YOUR INSTRUCTIONS:
Nothing but the pictures is dropped; write out all the remaining data below exactly.

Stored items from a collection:
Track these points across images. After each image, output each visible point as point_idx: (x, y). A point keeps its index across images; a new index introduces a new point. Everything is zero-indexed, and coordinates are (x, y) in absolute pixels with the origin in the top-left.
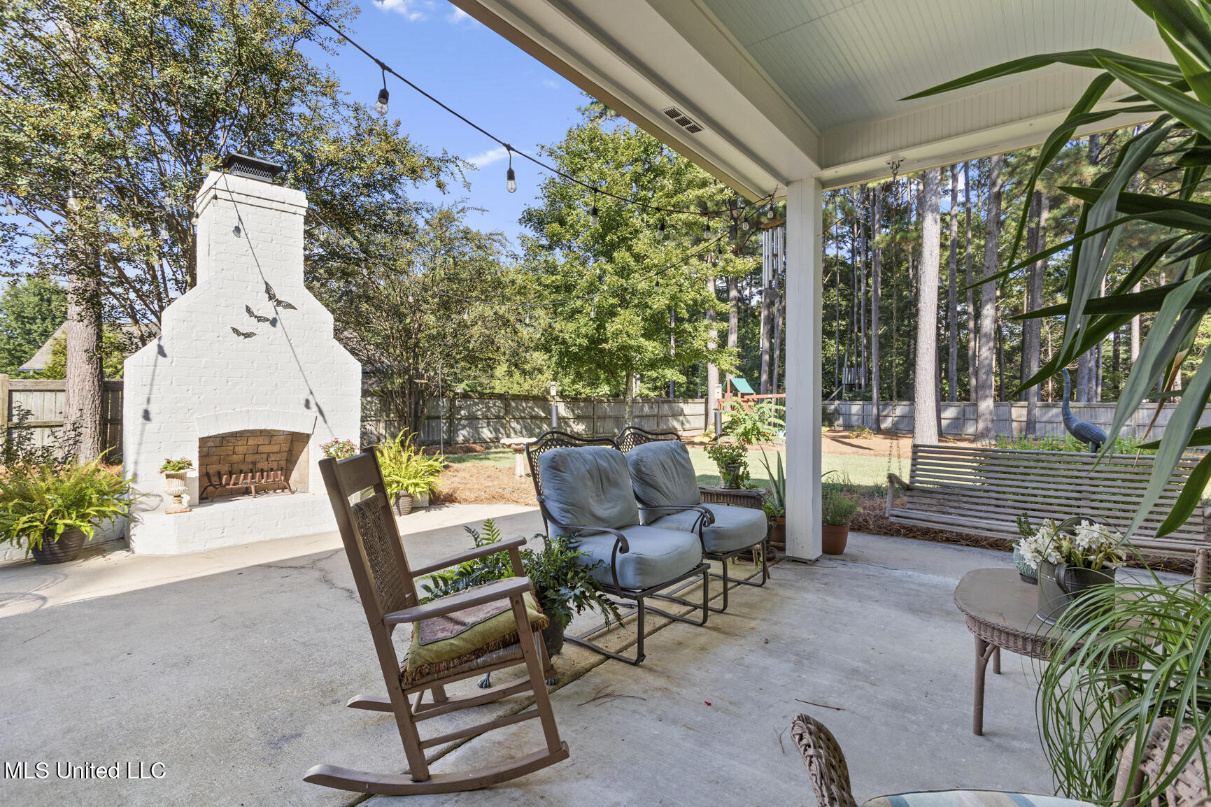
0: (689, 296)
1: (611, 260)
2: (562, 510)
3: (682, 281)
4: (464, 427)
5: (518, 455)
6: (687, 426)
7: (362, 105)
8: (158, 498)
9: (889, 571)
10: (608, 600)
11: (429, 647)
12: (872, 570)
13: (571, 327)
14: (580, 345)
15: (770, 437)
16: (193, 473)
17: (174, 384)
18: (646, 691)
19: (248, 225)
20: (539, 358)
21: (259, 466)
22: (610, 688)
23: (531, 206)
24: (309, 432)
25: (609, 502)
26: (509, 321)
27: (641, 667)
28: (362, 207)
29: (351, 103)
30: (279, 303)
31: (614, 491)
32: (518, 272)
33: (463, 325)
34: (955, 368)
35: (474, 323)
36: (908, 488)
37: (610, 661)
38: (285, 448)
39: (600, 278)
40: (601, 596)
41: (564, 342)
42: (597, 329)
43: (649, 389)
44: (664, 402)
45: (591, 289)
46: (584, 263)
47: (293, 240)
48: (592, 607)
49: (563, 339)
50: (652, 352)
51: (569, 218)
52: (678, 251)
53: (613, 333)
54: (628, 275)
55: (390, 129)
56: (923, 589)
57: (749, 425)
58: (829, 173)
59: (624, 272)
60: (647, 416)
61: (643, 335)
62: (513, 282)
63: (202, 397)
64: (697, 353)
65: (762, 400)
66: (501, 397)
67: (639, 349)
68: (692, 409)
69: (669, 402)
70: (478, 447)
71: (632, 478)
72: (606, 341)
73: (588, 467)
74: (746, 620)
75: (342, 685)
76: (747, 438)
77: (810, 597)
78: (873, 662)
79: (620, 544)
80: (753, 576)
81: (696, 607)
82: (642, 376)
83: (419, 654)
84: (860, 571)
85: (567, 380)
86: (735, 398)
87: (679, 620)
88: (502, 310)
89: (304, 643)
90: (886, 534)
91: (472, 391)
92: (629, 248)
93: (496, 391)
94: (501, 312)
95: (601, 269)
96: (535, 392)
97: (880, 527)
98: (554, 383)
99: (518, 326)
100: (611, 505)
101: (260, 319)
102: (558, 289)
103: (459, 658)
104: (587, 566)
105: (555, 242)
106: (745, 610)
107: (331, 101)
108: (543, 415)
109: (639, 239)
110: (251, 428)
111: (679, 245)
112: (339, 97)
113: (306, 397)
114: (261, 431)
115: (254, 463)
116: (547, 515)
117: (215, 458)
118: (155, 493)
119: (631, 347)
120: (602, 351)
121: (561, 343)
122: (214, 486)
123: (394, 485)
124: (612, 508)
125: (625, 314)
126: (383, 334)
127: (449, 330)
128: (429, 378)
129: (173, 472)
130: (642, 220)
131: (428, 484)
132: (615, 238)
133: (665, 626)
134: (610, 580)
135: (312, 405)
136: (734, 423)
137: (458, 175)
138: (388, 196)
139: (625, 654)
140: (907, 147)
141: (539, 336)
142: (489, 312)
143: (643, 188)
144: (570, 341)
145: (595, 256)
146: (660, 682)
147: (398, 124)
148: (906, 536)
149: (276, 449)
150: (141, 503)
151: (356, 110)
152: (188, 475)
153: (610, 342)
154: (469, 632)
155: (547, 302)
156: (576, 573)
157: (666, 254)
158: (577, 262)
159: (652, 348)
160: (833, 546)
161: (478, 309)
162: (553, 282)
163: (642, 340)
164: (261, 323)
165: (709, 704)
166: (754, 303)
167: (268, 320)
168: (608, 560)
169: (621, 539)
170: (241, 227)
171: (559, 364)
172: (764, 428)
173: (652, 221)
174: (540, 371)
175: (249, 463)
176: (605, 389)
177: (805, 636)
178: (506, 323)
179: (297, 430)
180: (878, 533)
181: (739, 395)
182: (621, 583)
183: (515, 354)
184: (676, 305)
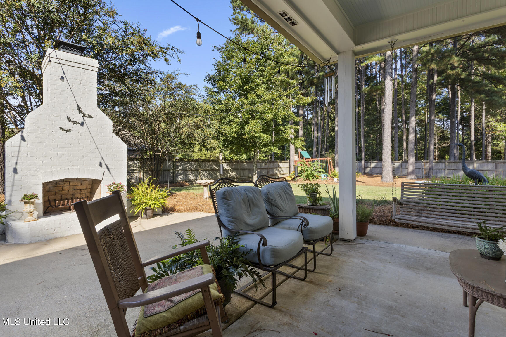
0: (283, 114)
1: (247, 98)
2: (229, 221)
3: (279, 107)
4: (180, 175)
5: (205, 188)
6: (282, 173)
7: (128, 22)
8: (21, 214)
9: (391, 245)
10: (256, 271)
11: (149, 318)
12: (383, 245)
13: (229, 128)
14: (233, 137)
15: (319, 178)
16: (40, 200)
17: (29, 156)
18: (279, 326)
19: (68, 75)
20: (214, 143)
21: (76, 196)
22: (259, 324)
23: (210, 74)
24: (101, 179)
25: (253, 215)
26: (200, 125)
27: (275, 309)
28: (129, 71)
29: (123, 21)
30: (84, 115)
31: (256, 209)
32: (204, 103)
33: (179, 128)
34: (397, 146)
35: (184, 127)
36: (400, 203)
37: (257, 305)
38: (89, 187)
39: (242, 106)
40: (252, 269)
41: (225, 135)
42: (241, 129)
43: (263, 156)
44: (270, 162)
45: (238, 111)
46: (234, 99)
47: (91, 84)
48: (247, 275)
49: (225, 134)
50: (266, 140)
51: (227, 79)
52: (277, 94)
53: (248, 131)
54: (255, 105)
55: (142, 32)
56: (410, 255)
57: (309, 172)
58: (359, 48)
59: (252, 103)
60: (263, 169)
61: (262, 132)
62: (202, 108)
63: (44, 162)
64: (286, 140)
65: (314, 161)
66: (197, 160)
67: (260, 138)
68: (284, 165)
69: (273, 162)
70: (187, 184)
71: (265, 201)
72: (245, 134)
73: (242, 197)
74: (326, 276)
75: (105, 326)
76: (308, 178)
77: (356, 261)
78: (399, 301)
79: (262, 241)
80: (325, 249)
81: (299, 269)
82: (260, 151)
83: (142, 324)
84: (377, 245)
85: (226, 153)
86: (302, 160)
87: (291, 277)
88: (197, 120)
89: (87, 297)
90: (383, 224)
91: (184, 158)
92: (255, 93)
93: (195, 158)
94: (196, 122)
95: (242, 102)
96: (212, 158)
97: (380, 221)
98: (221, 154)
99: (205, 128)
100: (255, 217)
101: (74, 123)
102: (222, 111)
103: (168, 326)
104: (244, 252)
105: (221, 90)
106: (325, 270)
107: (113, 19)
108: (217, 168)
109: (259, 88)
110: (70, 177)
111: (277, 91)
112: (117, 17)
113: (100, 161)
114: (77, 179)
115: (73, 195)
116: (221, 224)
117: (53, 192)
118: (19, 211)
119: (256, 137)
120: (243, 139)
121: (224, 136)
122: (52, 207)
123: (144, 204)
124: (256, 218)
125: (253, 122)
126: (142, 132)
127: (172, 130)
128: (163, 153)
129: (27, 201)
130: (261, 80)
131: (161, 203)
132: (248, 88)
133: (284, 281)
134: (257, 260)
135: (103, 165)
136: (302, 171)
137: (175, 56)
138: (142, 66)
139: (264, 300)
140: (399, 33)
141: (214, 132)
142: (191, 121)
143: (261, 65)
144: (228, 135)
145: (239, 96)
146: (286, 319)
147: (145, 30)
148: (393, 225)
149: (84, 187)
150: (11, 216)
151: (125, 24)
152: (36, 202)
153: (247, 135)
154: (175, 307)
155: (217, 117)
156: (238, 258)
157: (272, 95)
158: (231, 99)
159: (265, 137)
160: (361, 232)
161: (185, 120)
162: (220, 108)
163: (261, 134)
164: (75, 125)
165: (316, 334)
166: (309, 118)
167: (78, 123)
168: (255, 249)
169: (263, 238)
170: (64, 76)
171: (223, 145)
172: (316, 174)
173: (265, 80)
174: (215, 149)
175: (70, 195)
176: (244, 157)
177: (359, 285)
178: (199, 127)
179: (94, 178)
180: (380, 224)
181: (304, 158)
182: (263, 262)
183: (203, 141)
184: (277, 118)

REPLY TO THE EXERCISE:
Track these points across images. After each image, output each visible point as point_idx: (x, y). A point keeps its index across images; a new index introduces a new point. Everything is zero-indexed, and coordinates are (x, y) in absolute pixels with the origin in the top-left.
0: (689, 296)
1: (611, 260)
2: (562, 510)
3: (682, 281)
4: (464, 427)
5: (518, 455)
6: (687, 426)
7: (362, 105)
8: (158, 498)
9: (889, 571)
10: (608, 600)
11: (429, 647)
12: (872, 570)
13: (571, 327)
14: (580, 345)
15: (770, 437)
16: (193, 473)
17: (174, 384)
18: (646, 691)
19: (248, 225)
20: (539, 358)
21: (259, 466)
22: (610, 688)
23: (531, 206)
24: (309, 432)
25: (609, 502)
26: (509, 321)
27: (641, 667)
28: (362, 207)
29: (351, 103)
30: (279, 303)
31: (614, 491)
32: (518, 272)
33: (463, 325)
34: (955, 368)
35: (474, 323)
36: (908, 488)
37: (610, 661)
38: (285, 448)
39: (600, 278)
40: (601, 596)
41: (564, 342)
42: (597, 329)
43: (649, 389)
44: (664, 402)
45: (591, 289)
46: (584, 263)
47: (293, 240)
48: (592, 607)
49: (563, 339)
50: (652, 352)
51: (569, 218)
52: (678, 251)
53: (613, 333)
54: (628, 275)
55: (390, 129)
56: (923, 589)
57: (749, 425)
58: (829, 173)
59: (624, 272)
60: (647, 416)
61: (643, 335)
62: (513, 282)
63: (202, 397)
64: (697, 353)
65: (762, 400)
66: (501, 397)
67: (639, 349)
68: (692, 409)
69: (669, 402)
70: (478, 447)
71: (632, 478)
72: (606, 341)
73: (588, 467)
74: (746, 620)
75: (342, 685)
76: (747, 438)
77: (810, 597)
78: (873, 662)
79: (620, 544)
80: (753, 576)
81: (696, 607)
82: (642, 376)
83: (419, 654)
84: (860, 571)
85: (567, 380)
86: (735, 398)
87: (679, 620)
88: (502, 310)
89: (304, 643)
90: (886, 534)
91: (472, 391)
92: (629, 248)
93: (496, 391)
94: (501, 312)
95: (601, 269)
96: (535, 392)
97: (880, 527)
98: (554, 383)
99: (518, 326)
100: (611, 505)
101: (260, 319)
102: (558, 289)
103: (459, 658)
104: (587, 566)
105: (555, 242)
106: (745, 610)
107: (331, 101)
108: (543, 415)
109: (639, 239)
110: (251, 428)
111: (679, 245)
112: (339, 97)
113: (306, 397)
114: (261, 431)
115: (254, 463)
116: (547, 515)
117: (215, 458)
118: (155, 493)
119: (631, 347)
120: (602, 351)
121: (561, 343)
122: (214, 486)
123: (394, 485)
124: (612, 508)
125: (625, 314)
126: (383, 334)
127: (449, 330)
128: (429, 378)
129: (173, 472)
130: (642, 220)
131: (428, 484)
132: (615, 238)
133: (665, 626)
134: (610, 580)
135: (312, 405)
136: (734, 423)
137: (458, 175)
138: (388, 196)
139: (625, 654)
140: (907, 147)
141: (539, 336)
142: (489, 312)
143: (643, 188)
144: (570, 341)
145: (595, 256)
146: (660, 682)
147: (398, 124)
148: (906, 536)
149: (276, 449)
150: (141, 503)
151: (356, 110)
152: (188, 475)
153: (610, 342)
154: (469, 632)
155: (547, 302)
156: (576, 573)
157: (666, 254)
158: (577, 262)
159: (652, 348)
160: (833, 546)
161: (478, 309)
162: (553, 282)
163: (642, 340)
164: (261, 323)
165: (709, 704)
166: (754, 303)
167: (268, 320)
168: (608, 560)
169: (621, 539)
170: (241, 227)
171: (559, 364)
172: (764, 428)
173: (652, 221)
174: (540, 371)
175: (249, 463)
176: (605, 389)
177: (805, 636)
178: (506, 323)
179: (297, 430)
180: (878, 533)
181: (739, 395)
182: (621, 583)
183: (515, 354)
184: (676, 305)
0: (283, 114)
1: (247, 98)
2: (229, 221)
3: (279, 107)
4: (180, 175)
5: (205, 188)
6: (282, 173)
7: (128, 22)
8: (21, 214)
9: (391, 245)
10: (256, 271)
11: (149, 318)
12: (383, 245)
13: (229, 128)
14: (233, 137)
15: (319, 178)
16: (40, 200)
17: (29, 156)
18: (279, 326)
19: (68, 75)
20: (214, 143)
21: (76, 196)
22: (259, 324)
23: (210, 74)
24: (101, 179)
25: (253, 215)
26: (200, 125)
27: (275, 309)
28: (129, 71)
29: (123, 21)
30: (84, 115)
31: (256, 209)
32: (204, 103)
33: (179, 128)
34: (397, 146)
35: (184, 127)
36: (400, 203)
37: (257, 305)
38: (89, 187)
39: (242, 106)
40: (252, 269)
41: (225, 135)
42: (241, 129)
43: (263, 156)
44: (270, 162)
45: (238, 111)
46: (234, 99)
47: (91, 84)
48: (247, 275)
49: (225, 134)
50: (266, 140)
51: (227, 79)
52: (277, 94)
53: (248, 131)
54: (255, 105)
55: (142, 32)
56: (410, 255)
57: (309, 172)
58: (359, 48)
59: (252, 103)
60: (263, 169)
61: (262, 132)
62: (202, 108)
63: (44, 162)
64: (286, 140)
65: (314, 161)
66: (197, 160)
67: (260, 138)
68: (284, 165)
69: (273, 162)
70: (187, 184)
71: (265, 201)
72: (245, 134)
73: (242, 197)
74: (326, 276)
75: (105, 326)
76: (308, 178)
77: (356, 261)
78: (399, 301)
79: (262, 241)
80: (325, 249)
81: (299, 269)
82: (260, 151)
83: (142, 324)
84: (377, 245)
85: (226, 153)
86: (302, 160)
87: (291, 277)
88: (197, 120)
89: (87, 297)
90: (383, 224)
91: (184, 158)
92: (255, 93)
93: (195, 158)
94: (196, 122)
95: (242, 102)
96: (212, 158)
97: (380, 221)
98: (221, 154)
99: (205, 128)
100: (255, 217)
101: (74, 123)
102: (222, 111)
103: (168, 326)
104: (244, 252)
105: (221, 90)
106: (325, 270)
107: (113, 19)
108: (217, 168)
109: (259, 88)
110: (70, 177)
111: (277, 91)
112: (117, 17)
113: (100, 161)
114: (77, 179)
115: (73, 195)
116: (221, 224)
117: (53, 192)
118: (19, 211)
119: (256, 137)
120: (243, 139)
121: (224, 136)
122: (52, 207)
123: (144, 204)
124: (256, 218)
125: (253, 122)
126: (142, 132)
127: (172, 130)
128: (163, 153)
129: (27, 201)
130: (261, 80)
131: (161, 203)
132: (248, 88)
133: (284, 281)
134: (257, 260)
135: (103, 165)
136: (302, 171)
137: (175, 56)
138: (142, 66)
139: (264, 300)
140: (399, 33)
141: (214, 132)
142: (191, 121)
143: (261, 65)
144: (228, 135)
145: (239, 96)
146: (286, 319)
147: (145, 30)
148: (393, 225)
149: (84, 187)
150: (11, 216)
151: (125, 24)
152: (36, 202)
153: (247, 135)
154: (175, 307)
155: (217, 117)
156: (238, 258)
157: (272, 95)
158: (231, 99)
159: (265, 137)
160: (361, 232)
161: (185, 120)
162: (220, 108)
163: (261, 134)
164: (75, 125)
165: (316, 334)
166: (309, 118)
167: (78, 123)
168: (255, 249)
169: (263, 238)
170: (64, 76)
171: (223, 145)
172: (316, 174)
173: (265, 80)
174: (215, 149)
175: (70, 195)
176: (244, 157)
177: (359, 285)
178: (199, 127)
179: (94, 178)
180: (380, 224)
181: (304, 158)
182: (263, 262)
183: (203, 141)
184: (277, 118)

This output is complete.